一方で、アドラー心理学では完全に真逆の主張します。たとえば「人見知り」や「あがり症」「かんしゃく」などは生まれ持った性格や性質でなく、本人が自ら選んでいる「手段」なのだといいます。そして、その手段の奥には隠された「目的」があるのだといいます。この本人にすら無意識である目的を理解し正すことで、人はいつでも変わることができるとアドラー心理学では主張します。このため、極端な形で言えば「自分の不幸は自分のせい」ということを受け入れなければなりません。これにより、痛みを伴うアドラー心理学は「劇薬」と評されるのです。
「ノーペイン・ノーゲイン」(痛みなくして成長なし)からスタートするアドラー心理学ですが、その先にはこの痛み自体が自分が作り出した幻(ファントムペイン)であるという結論に達します。
いえ、あなたは変われないのではありません。人はいつでも、どんな環境に置かれていても変われます。
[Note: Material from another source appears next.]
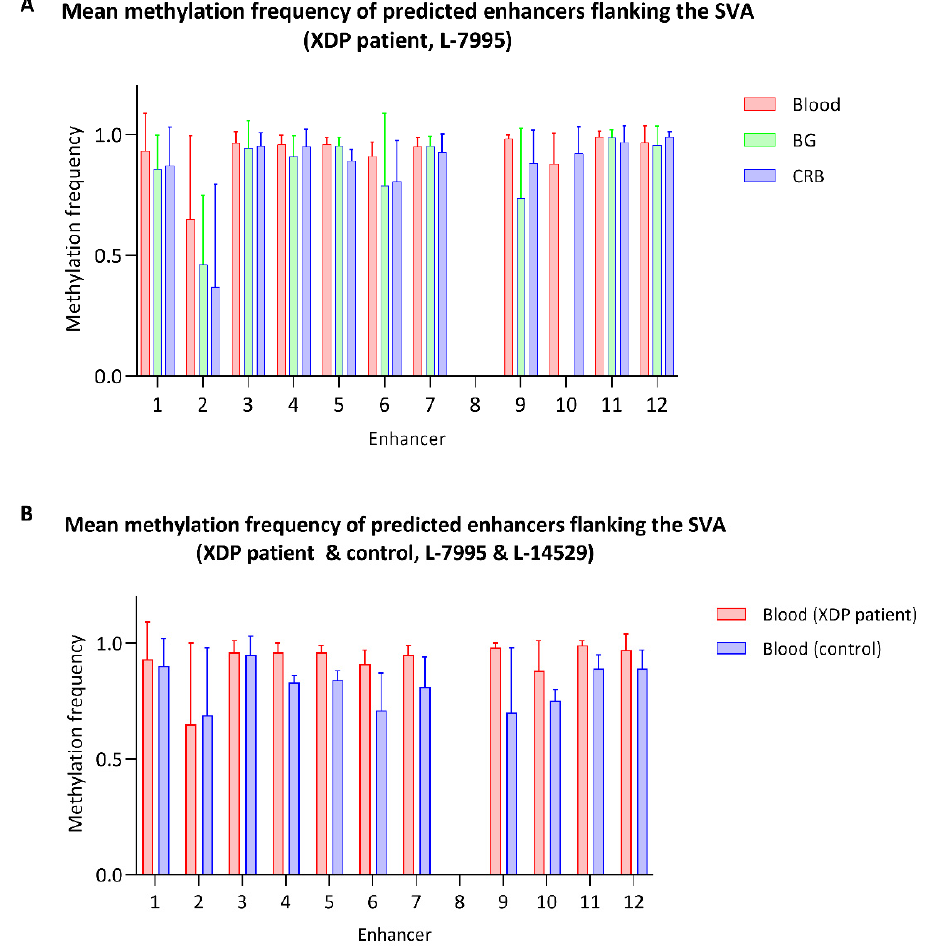
Figure 4. Methylation levels of the predicted enhancers flanking the TAF1 SVA. ( A ) The bar plot shows the CpG methylation frequency of predicted enhancer sites within the targeted region. DNA was derived from the blood, basal ganglia and cerebellum of a XDP patient ( A ) or derived from the blood of a patient and a healthy control participant ( B ). The bars and whiskers represent the mean and upper limit of the standard deviation of the methylation frequency from the CpG sites within a predicted enhancer.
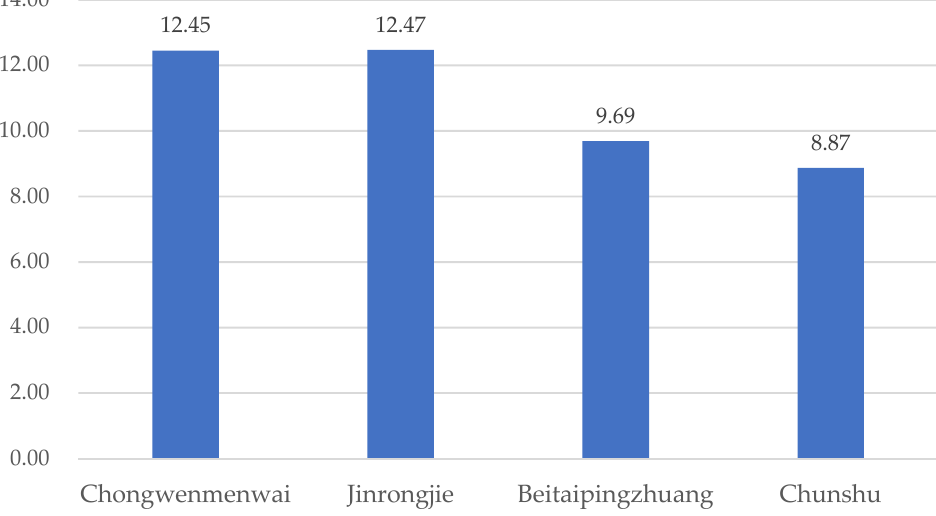
Figure 16. The public space lighting comfort results of four typical residential areas. It can be seen from the comfort results of four typical residential areas that Chongwen-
あなたが変われないでいるのは、自らに対して「変わらない」という決心を下しているからなのです。
P51 第一夜 ライフスタイルについて
②「いやな気分よさようなら」 デビット・D・バーンズ
うつ病の治療法として認知行動療法というものがあります。これは、1960年代にアーロン・ベック博士によって提唱されたものです。ベック博士から学んだデビッド・D・バーンズ博士がまとめ、この本の原書が1980年に出版されました。日本ではそこからおよそ10年後の1990年に翻訳版が出版されたようです。医療現場においては2010年から保険が適用されるようになり、現在では一般的な治療法として浸透してきています。書店に行けば数多くの認知行動療法の本が並べられています。半世紀という長い期間を経てようやく日本でも一般的な市民権を得たと言えそうです。
本書は医学書ではなく、一般向けに書かれたものです。それは、認知行動療法がうつなどの精神疾患だけでなく、もっと一般的な気分の落ち込みにも効果があるためです。また、投薬や専門のカウンセラーがいなくても紙とペンがあれば自分自身で行うことができる手軽さがあります。
本書では、「認知の歪みの定義」という10個の典型的な誤った考えが紹介されます。これは、不幸を生むような考え方を突き詰めていくと、これらのうちのどれかに当てはまると言うものです。たとえば、そのうちのひとつに「全か無か思考」という定義があります。これは「ものごとを白か黒のどちらかで考える思考法。少しでもミスがあれば、完全な失敗と考えてしまう」と説明されます。ほかにも「個人化」という定義は「何か良くないことが起こった時、自分に責任がないような場合にも自分のせいにしてしまう」というものです。
この認知の歪みの定義を覚えておくことで、自分や他人の考え方の歪みに気がつき、対処しやすくなります。また、心理学や自己啓発の本を読むときには、理解するための良いツールになります。そのため、早い段階で読んでおくことを勧めたい一冊です。
咳が出たからといってあなたが肺炎で倒れる運命にあるという証明にならないように、絶望という感情が実際にあなたが絶望的であるという証拠にはならないのです。